The call I received that Friday afternoon when I was not alert to spiritual things was not just to come and share with one dying man, but with over 100 dying souls. Each person is a door for the Kingdom to enter into a new oikos. This same relative has already had me share at two other funerals to hundreds of others. God sees these connections, and we do not; that is why we must move forward in faith and obedience. We may stumble upon something incredible if we do.

If a changed life is the result and the contagion of the Kingdom, then, of course, a relational community is the best place for the Kingdom to spread. The changed life is most noticed by those who know the new convert.

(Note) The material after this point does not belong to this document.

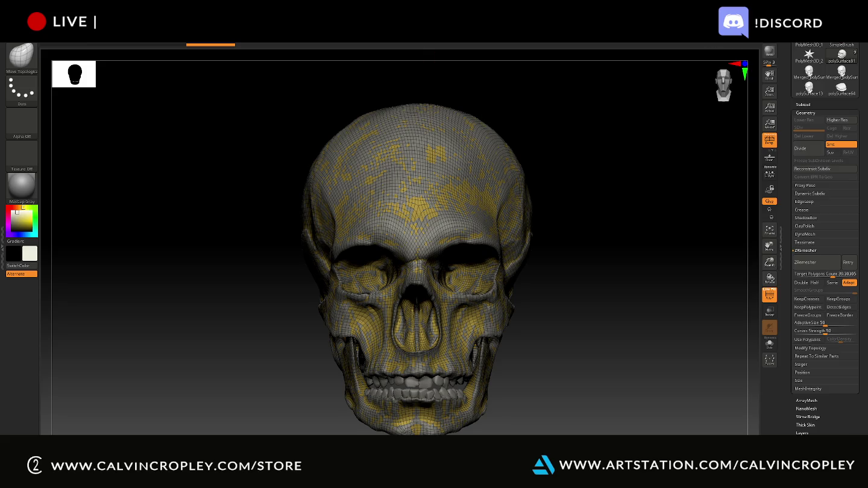
# Step: Toggle the remeshed skull's visibility and orbit to compare its topology with the original
pyautogui.press('super')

If we examine the New Testament, we will see how quickly the Gospel spreads from oikos to oikos. The following examples all describe the spread of the Gospel through relations in the context of a person's oikos in the book of Acts. In each case, the Gospel infected a whole household/ oikos:

• Cornelius (Acts 10:2; 11:13-15)
• Lydia (Acts 16:15)
• The Philippian jailer (Acts 16:31-34)
• Crispus, the leader of the Synagogue in Corinth (Acts 18:7-9)

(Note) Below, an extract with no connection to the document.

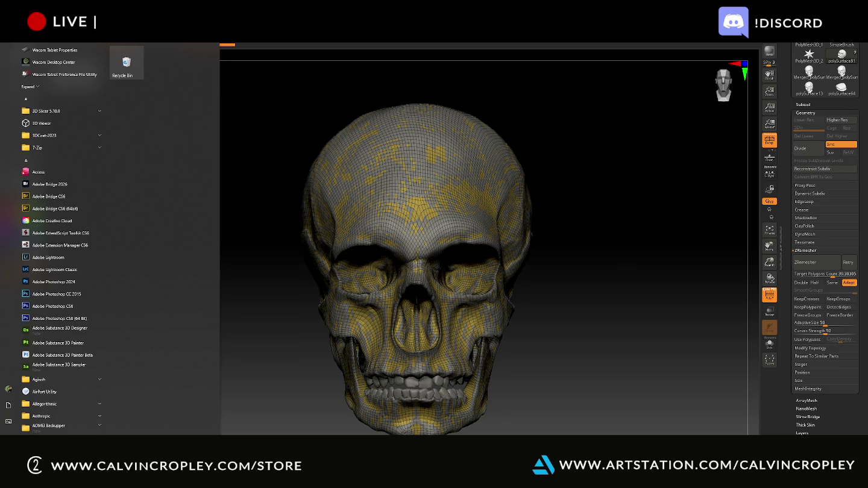
pyautogui.press('super')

This idea is not only the way that Jesus prescribed for us to reach the world, it is also His own practice. He leads by example. His own cousin (John the Baptist) introduced Jesus to Andrew who then brought his brother Simon (later called Peter) to Jesus. Peter was instrumental in bringing James and John Zebedee to Christ. These all became part of the core team of leaders Jesus mentored for a global movement of the Kingdom. It began in His own oikos and spread via other people's oikos. Jesus had the capability to reach masses in events that would put our own efforts to shame, but He always shied away from that form of outreach and invested in oikos relationships that could multiply and spread. He is our example.

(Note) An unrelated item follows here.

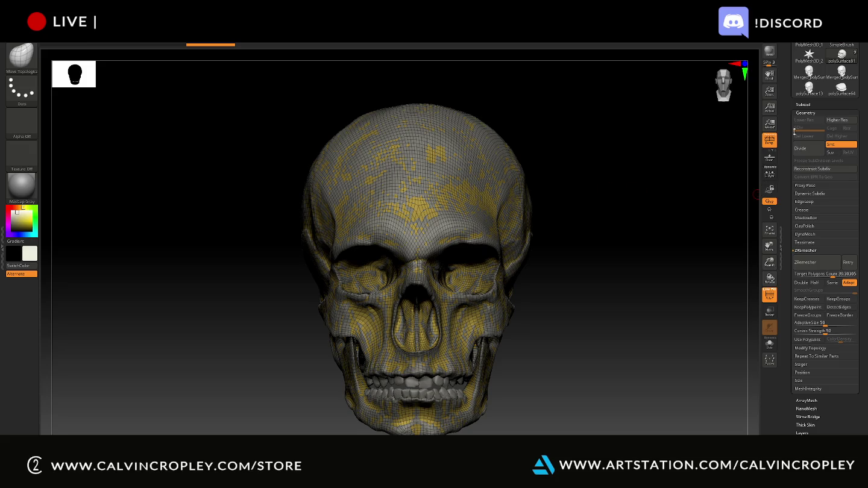
pyautogui.click(804, 104)
pyautogui.moveTo(827, 234)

The keys to evangelism as practiced in churches today have focused on creative turns of a phrase to bring a conversation to the Gospel or correct answers to defend our beliefs. In Jesus' pattern, relationships are the context, and the keys to sharing are quite different. Within the context of our oikos the following are keys to being a strong witness:

• Time and availability
• A transformed life
• Hospitality
• Spiritual intuition-which requires listening carefully, to others and to the Holy Spirit.
• Generosity

While God has made the oikos the most natural setting in which to be a witness, it can also be a difficult spiritual environment, particularly for those who have been believers for a long time. Jesus said, "A prophet is not without honor except in his hometown and among his own relatives and in his own household." (Mark 6:4) Sometimes our own relatives are the hardest to reach. Jesus Himself had to rise from the dead to convince His brothers of His true identity. It may take something dramatic for their hearts to be open to our story of redemption. Pray, and God will do things for our family members which we cannot.

If we can begin to see the Gospel spread relationally, then the new believer's dramatic change of life will be a strong witness in their oikos. For some of us, we need to look to the oikos of others rather than our own. We can pray and hope that one day God will do something dramatic to open the hearts of our own family and relatives much as He did in Jesus' own oikos. I do not suggest that we wait for a great response from our own oikos. When you move on to another oikos, you are not abandoning your family, you are leaving them in better hands. You will know when the right time comes to renew your witness. While you wait for God to soften hearts in your own family, you might as well be looking for other opportunities to relationally bring the Kingdom to other oikos.

Usually the pattern is that your own family will either be transformed soon after your own salvation, or it will take a lifetime. In either case, God loves your family and will pursue them.